### Material provided
--

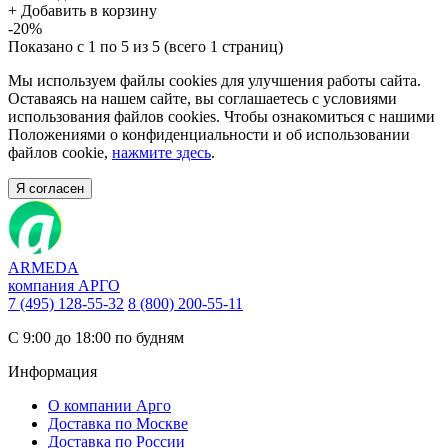
+
Добавить в корзину
-20%
Показано с 1 по 5 из 5 (всего 1 страниц)
Мы используем файлы cookies для улучшения работы сайта.
Оставаясь на нашем сайте, вы соглашаетесь с условиями
использования файлов cookies. Чтобы ознакомиться с нашими
Положениями о конфиденциальности и об использовании
файлов cookie,
нажмите здесь
.
Я согласен
ARMEDA
компания АРГО
7 (495) 128-55-32
8 (800) 200-55-11
С 9:00 до 18:00 по будням
Информация
О компании Арго
Доставка по Москве
Доставка по России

--

### Task to complete
List each line of the records that holds the string "cookies".

### Answer to the exercise
Мы используем файлы cookies для улучшения работы сайта.
использования файлов cookies. Чтобы ознакомиться с нашими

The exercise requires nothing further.